In 2012, the state, for the first time, allowed eligible voters to vote by filling out absentee ballots electronically before printing them. The system, however, was inaccessible to the blind.

Although few problems with the system were reported, the Maryland General Assembly passed the Improving Access to Voting Act the following year, requiring the approval of a five-member Board of Elections to certify the use of a new “online ballot marking tool” before it is used in a subsequent election.

During this time, the NFB, other disability advocates, and state officials worked to create a new, more accessible version of the online ballot marketing tool. Although the issue of the system’s certification was raised at multiple Board meetings, no vote was taken, prompting a lawsuit by the NFB in May 2014 arguing that the Board’s failure to adopt the system violated the Americans with Disabilities Act and the Rehabilitation Act.

The Board later voted on the system’s certification in June, but it failed to gather the four votes necessary for approval.

During a three-day hearing in front of the Court in August, the state argued the system could not reliably prevent fraud and assure voter’s privacy.
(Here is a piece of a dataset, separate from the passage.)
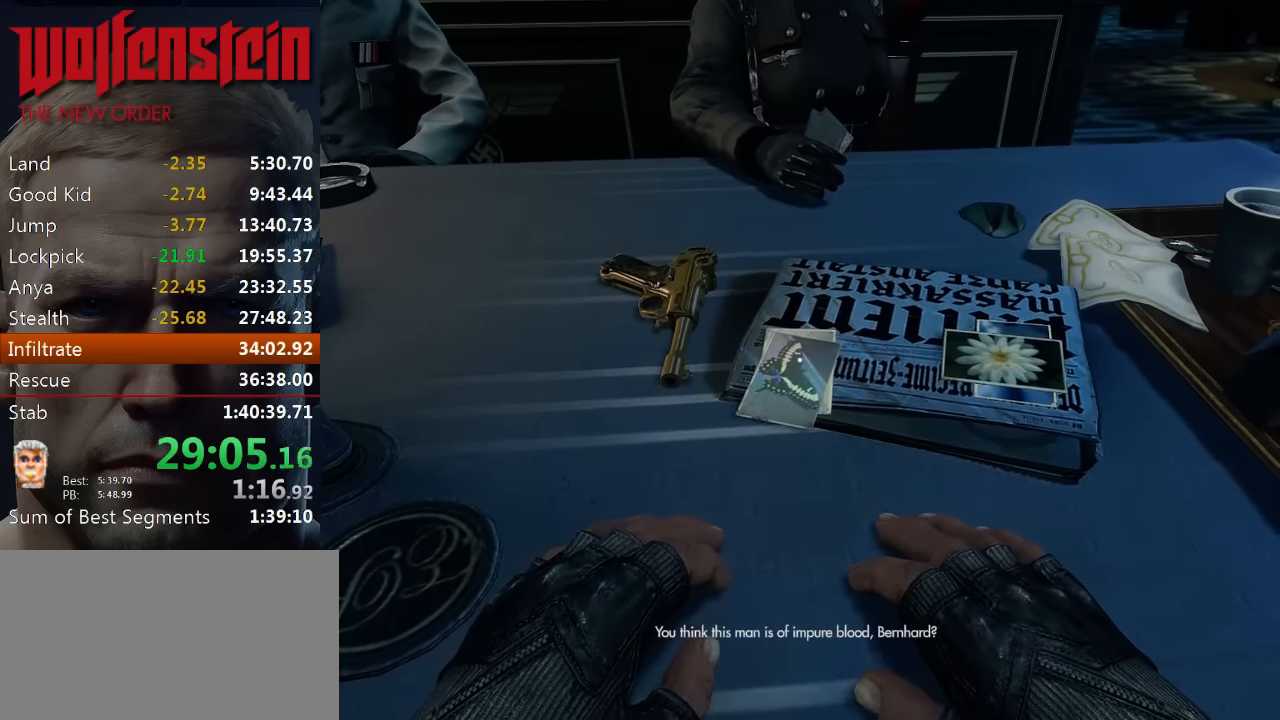
{"keys": ["e"], "mouse": [], "events": [[100, "e", "down"], [167, "e", "up"], [234, "e", "down"], [300, "e", "up"], [367, "e", "down"], [434, "e", "up"], [500, "e", "down"]]}
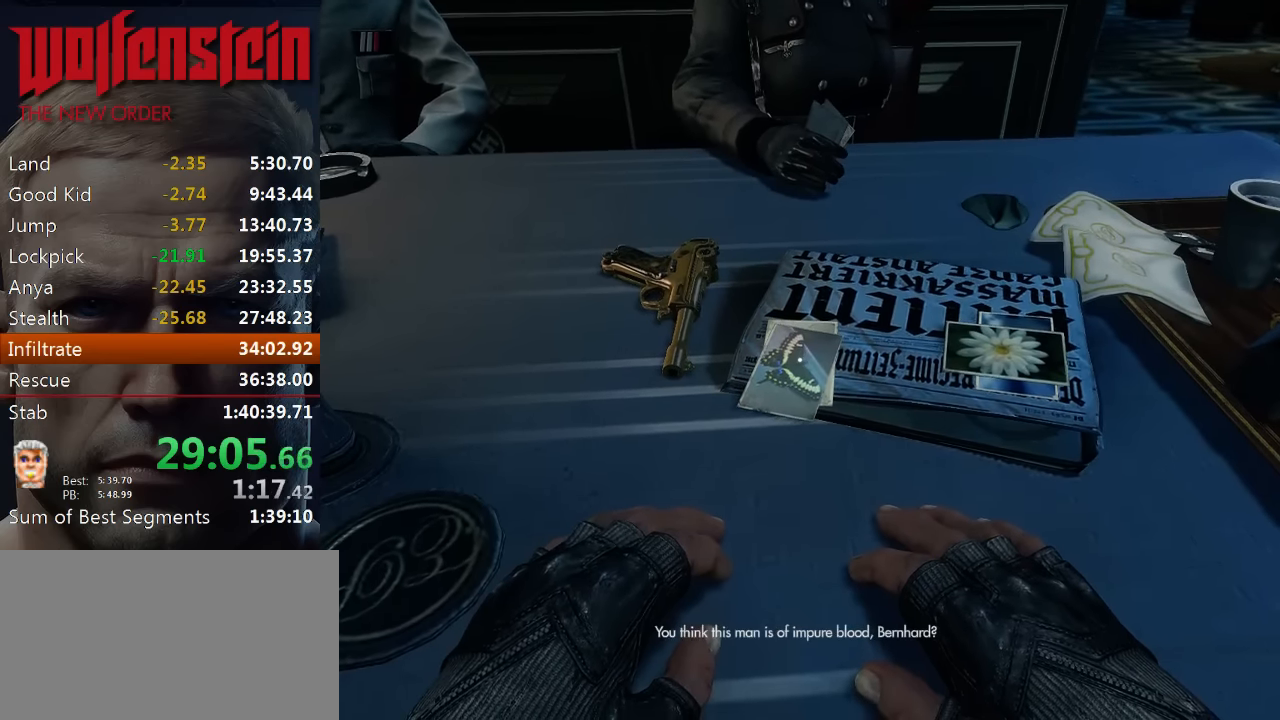
{"keys": [], "mouse": [], "events": [[67, "e", "up"], [167, "e", "down"], [200, "e", "up"], [300, "e", "down"], [367, "e", "up"], [434, "e", "down"], [500, "e", "up"]]}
The American Council of the Blind agreed with the state’s argument, and intervened on the state’s behalf.

In its ruling, the Court rejected these arguments, finding that without certification of the tool, people with visual disabilities would be denied meaningful access to absentee ballot voting in the upcoming election, in violation of the ADA. In addition, the Court found that the use of the new system constituted a reasonable accommodation under the ADA, and that its use did not fundamentally alter the state’s election system.

“In this case, it is clear that most voters may mark their absentee ballots without assistance. Plaintiffs should be afforded the same opportunity, but the State’s current voting program does not allow for it,” the Court stated. “Accordingly, Plaintiffs have established that they are denied meaningful access to Maryland’s voting program.”